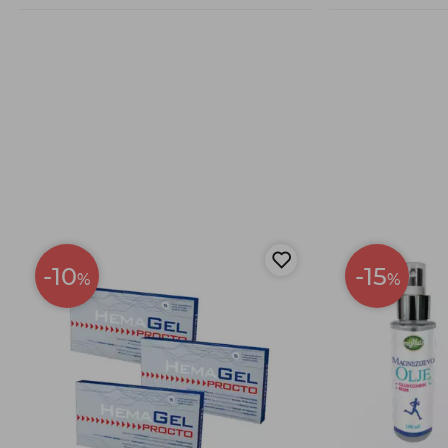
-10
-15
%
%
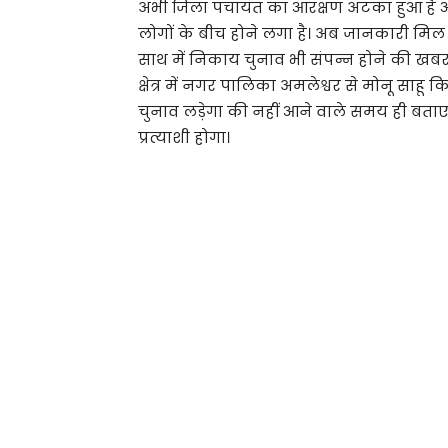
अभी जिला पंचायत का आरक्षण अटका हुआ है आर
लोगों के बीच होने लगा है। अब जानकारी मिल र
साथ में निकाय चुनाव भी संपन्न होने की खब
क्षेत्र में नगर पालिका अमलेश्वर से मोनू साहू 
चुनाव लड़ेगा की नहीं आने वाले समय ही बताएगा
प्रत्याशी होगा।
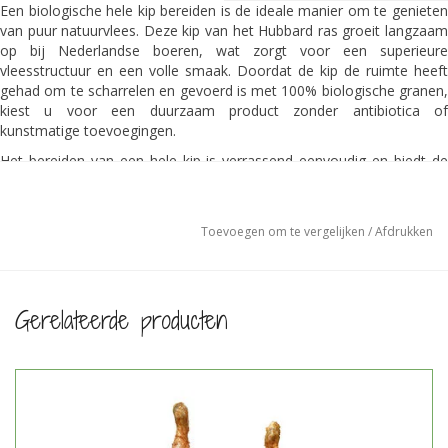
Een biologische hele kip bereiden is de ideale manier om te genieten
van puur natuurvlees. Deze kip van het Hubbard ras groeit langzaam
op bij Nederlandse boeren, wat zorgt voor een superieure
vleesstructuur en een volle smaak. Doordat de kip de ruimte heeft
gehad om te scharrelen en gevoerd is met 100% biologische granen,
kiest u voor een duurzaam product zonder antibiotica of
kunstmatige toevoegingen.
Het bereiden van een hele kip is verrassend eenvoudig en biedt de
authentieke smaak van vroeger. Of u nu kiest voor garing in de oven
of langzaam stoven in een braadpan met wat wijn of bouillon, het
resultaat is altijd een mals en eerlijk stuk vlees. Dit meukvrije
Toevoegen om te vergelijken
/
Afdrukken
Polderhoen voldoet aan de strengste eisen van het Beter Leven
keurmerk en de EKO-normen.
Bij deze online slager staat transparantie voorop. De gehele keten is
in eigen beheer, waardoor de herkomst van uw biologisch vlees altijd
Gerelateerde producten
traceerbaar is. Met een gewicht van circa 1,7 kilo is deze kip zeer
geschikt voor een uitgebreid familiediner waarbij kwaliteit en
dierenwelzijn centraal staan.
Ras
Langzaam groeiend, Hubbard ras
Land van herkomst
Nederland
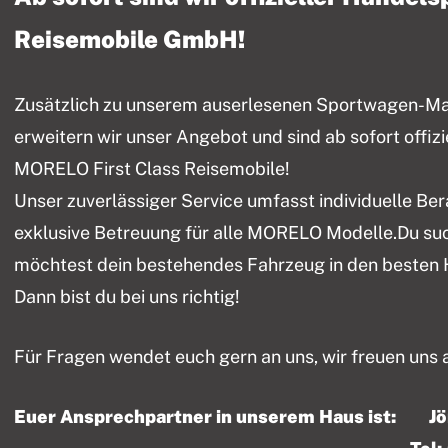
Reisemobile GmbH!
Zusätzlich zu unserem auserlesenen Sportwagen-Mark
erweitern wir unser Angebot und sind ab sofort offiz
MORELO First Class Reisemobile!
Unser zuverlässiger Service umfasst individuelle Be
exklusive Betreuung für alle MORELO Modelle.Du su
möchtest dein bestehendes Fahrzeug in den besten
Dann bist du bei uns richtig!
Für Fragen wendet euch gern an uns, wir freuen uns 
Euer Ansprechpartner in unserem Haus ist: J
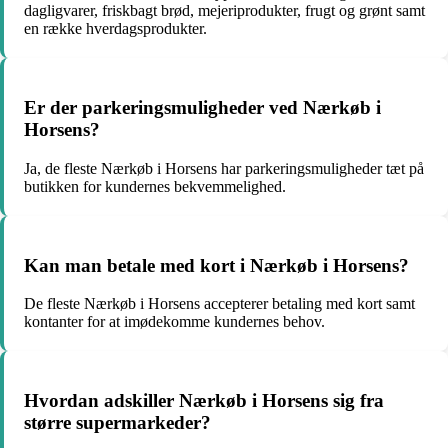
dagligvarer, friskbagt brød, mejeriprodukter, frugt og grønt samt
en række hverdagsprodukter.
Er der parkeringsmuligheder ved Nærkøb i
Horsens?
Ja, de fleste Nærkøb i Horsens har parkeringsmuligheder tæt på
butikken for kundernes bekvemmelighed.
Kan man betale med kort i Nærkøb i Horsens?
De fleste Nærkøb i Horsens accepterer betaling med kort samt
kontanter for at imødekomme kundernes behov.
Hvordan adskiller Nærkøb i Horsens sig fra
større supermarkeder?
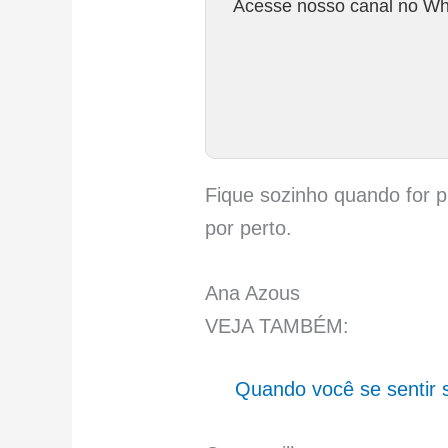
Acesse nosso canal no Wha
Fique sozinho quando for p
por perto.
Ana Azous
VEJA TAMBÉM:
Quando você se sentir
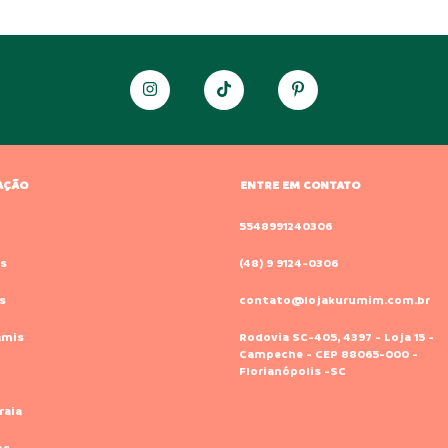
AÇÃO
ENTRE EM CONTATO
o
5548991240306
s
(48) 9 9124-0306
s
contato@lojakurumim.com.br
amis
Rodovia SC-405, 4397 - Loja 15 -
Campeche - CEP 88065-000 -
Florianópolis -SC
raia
-------------------------
## WORK TASK
Return only the stretch above from the line containing "Reisemobile GmbH!" through the line containing "større supermarkeder?", word for word and without pictures.

## EXERCISE OUTPUT
Reisemobile GmbH!
Zusätzlich zu unserem auserlesenen Sportwagen-Mark
erweitern wir unser Angebot und sind ab sofort offiz
MORELO First Class Reisemobile!
Unser zuverlässiger Service umfasst individuelle Be
exklusive Betreuung für alle MORELO Modelle.Du su
möchtest dein bestehendes Fahrzeug in den besten
Dann bist du bei uns richtig!
Für Fragen wendet euch gern an uns, wir freuen uns 
Euer Ansprechpartner in unserem Haus ist: J
dagligvarer, friskbagt brød, mejeriprodukter, frugt og grønt samt
en række hverdagsprodukter.
Er der parkeringsmuligheder ved Nærkøb i
Horsens?
Ja, de fleste Nærkøb i Horsens har parkeringsmuligheder tæt på
butikken for kundernes bekvemmelighed.
Kan man betale med kort i Nærkøb i Horsens?
De fleste Nærkøb i Horsens accepterer betaling med kort samt
kontanter for at imødekomme kundernes behov.
Hvordan adskiller Nærkøb i Horsens sig fra
større supermarkeder?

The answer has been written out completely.